** Listed entries follows **
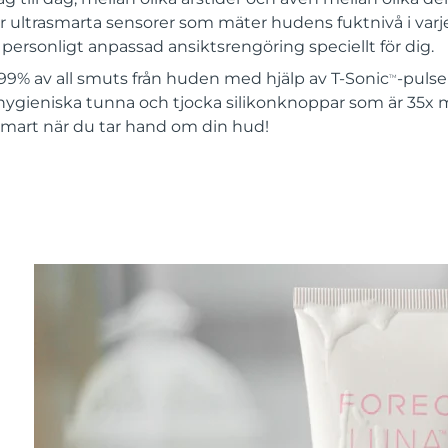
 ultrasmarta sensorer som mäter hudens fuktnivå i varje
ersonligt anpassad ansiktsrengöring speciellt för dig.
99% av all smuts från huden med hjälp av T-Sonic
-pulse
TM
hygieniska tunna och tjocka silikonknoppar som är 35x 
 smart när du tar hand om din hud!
** End of Listed entries **
> Exercise instructions: Print all of the lines above word for word, leaving the pictures out of your answer.

> Output for this exercise:
 ultrasmarta sensorer som mäter hudens fuktnivå i varje
ersonligt anpassad ansiktsrengöring speciellt för dig.
99% av all smuts från huden med hjälp av T-Sonic
-pulse
TM
hygieniska tunna och tjocka silikonknoppar som är 35x 
 smart när du tar hand om din hud!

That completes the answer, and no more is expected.